- Associated Press - Monday, May 30, 2016

OKLAHOMA CITY (AP) - Anurag Bajpayee said he wants to expand his wastewater recycling system to Oklahoma to help the state deal with triggered earthquakes.

The CEO of Woburn, Massachusetts-based Gradiant Corp. is the latest in a series of entrepreneurs who proposed alternatives to injecting toxic, exceptionally salty byproducts of oil and gas drilling deep underground, The Journal Record (https://bit.ly/1Wmjm1n ) reported.

His process seems to have fewer issues than others, said oil and gas operator Kim Hatfield. But no one has yet brought an idea that would meet a driller’s needs to recycle tens of thousands of gallons at an affordable price without creating unintended consequences, he said.

Bajpayee developed a water condensing system as part of his Ph.D. thesis at the Massachusetts Institute of Technology. The machine warms up water until it becomes vapor, and harmful contaminants such as barium and arsenic fall to the bottom. Water vapor flows through a metal filter, mixes with dry air and condenses as a liquid, similar to the rain cycle.

Gradiant is recycling water for oil and gas operators in Texas’ Permian and Delaware basins. The recycled water can then be sold back to customers for drilling and hydraulic fracturing. The remaining concentrated brine and mineral fluid is injected into disposal wells.

The ratio of freshwater to briny wastewater depends on many factors, including how salty the produced water is when it enters Gradiant’s machines. The range has been as high as 90 percent recycled water to 10 percent waste fluid, and as low as 50-50.

The price per barrel varies between 50 cents and $2. Costs are lowest when customers use pipelines to move the wastewater to and from the site, purchase the recycled water and contract to clean up 1,000 barrels per day or more.

Scientists agree fluid injected deep underground can lubricate faults in the earth’s rock layers and trigger earthquakes.

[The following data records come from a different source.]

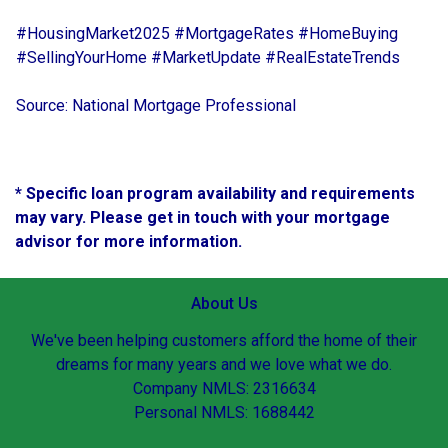
#HousingMarket2025 #MortgageRates #HomeBuying
#SellingYourHome #MarketUpdate #RealEstateTrends
Source: National Mortgage Professional
* Specific loan program availability and requirements
may vary. Please get in touch with your mortgage
advisor for more information.
About Us
We've been helping customers afford the home of their
dreams for many years and we love what we do.
Company NMLS: 2316634
Personal NMLS: 1688442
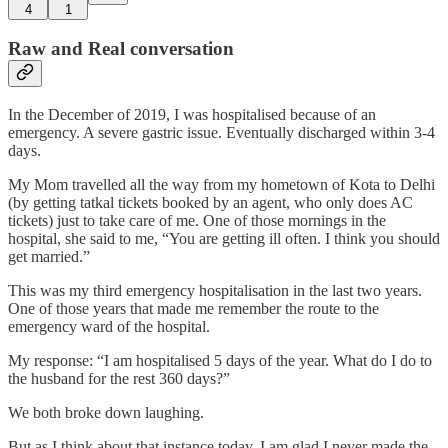
4
1
Raw and Real conversation
In the December of 2019, I was hospitalised because of an
emergency. A severe gastric issue. Eventually discharged within 3-4
days.
My Mom travelled all the way from my hometown of Kota to Delhi
(by getting tatkal tickets booked by an agent, who only does AC
tickets) just to take care of me. One of those mornings in the
hospital, she said to me, “You are getting ill often. I think you should
get married.”
This was my third emergency hospitalisation in the last two years.
One of those years that made me remember the route to the
emergency ward of the hospital.
My response: “I am hospitalised 5 days of the year. What do I do to
the husband for the rest 360 days?”
We both broke down laughing.
But as I think about that instance today, I am glad I never made the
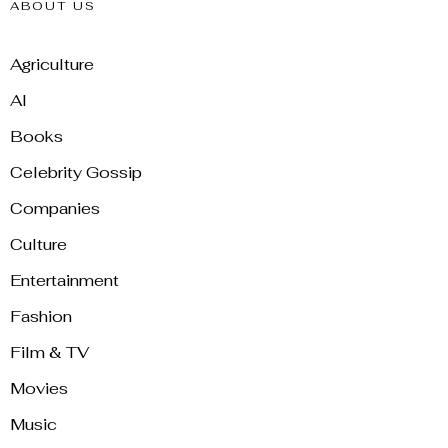
ABOUT US
Agriculture
AI
Books
Celebrity Gossip
Companies
Culture
Entertainment
Fashion
Film & TV
Movies
Music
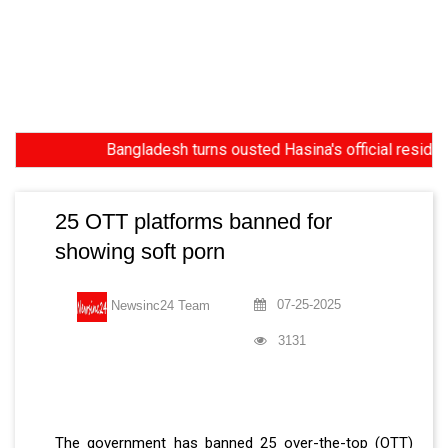
Bangladesh turns ousted Hasina's official residence in
25 OTT platforms banned for
showing soft porn
07-25-2025
Newsinc24 Team
3131
The government has banned 25 over-the-top (OTT)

However, researchers don’t agree on what mechanism causes Oklahoma’s seismic situation. Some theorized that large-volume injection wells are to blame. Others hypothesize injecting millions of barrels causes stress on an already stressed rock layer.

Hatfield, who is also the Oklahoma Independent Petroleum Association’s representative on the Governor’s Seismic Coordinating Council, said Bajpayee’s recycling process may work well in the dry, desert conditions in Midland, Texas. But the condensation process might not work well in Oklahoma when the humidity is high.

The concentrated brine solution has the potential to cause problems with disposal wells, with mineral scale clogging the holes in underground rock layer where wastewater should be stored, Hatfield said.

The price point is likely more economical for some companies, but would still be a tough sell when West Texas Intermediate prices are below $50 per barrel, as they have been for more than a year.

Dr. Scott Calhoun, CEO of SWC Production, proposed an alternative. His idea is to build a pipeline system to transport wastewater to the Oklahoma Panhandle and evaporate the water in open pits. Condensed water could be used to supplement the water level in Optima Lake and irrigate cropland.

Hatfield said that proposal won’t work for a number of reasons.

“I don’t know if I have enough ammunition to shoot enough holes that this plan deserves,” Hatfield said.

Most producers won’t spend the hundreds of thousands or more to build a pipeline system. Evaporating briny water requires an extraordinary amount of energy. Then Calhoun must dispose of the contaminated salt leftover.

Oklahoma Corporation Commission rules don’t allow operators to use pits to dispose of produced water. Pits can be used only for temporary storage near a disposal well.

The agency also allows operators to use lined pits for temporary storage of recycled water.

Using recycled wastewater to irrigate cropland is part of the governor’s drought-planning law, the Water for 2060 Act. But recycled water doesn’t yet meet that criterion; it is still considered a deleterious substance under OCC rules. The Legislature could amend the statute, but now it’s not legal, Hatfield said.

“Unless you can fill in all those gaps, it just won’t work,” he said.

After more than a year of examining potential alternatives to injecting wastewater deep underground, there hasn’t been one that meets all producers’ needs, he said.

“There are a whole lot of ideas that work a little bit or under specific conditions, like in a desert,” Hatfield said. “But trying to find that golden bullet that satisfies the economics and is broadly applicable and doesn’t create other problems, well, we’re still wrestling with that.”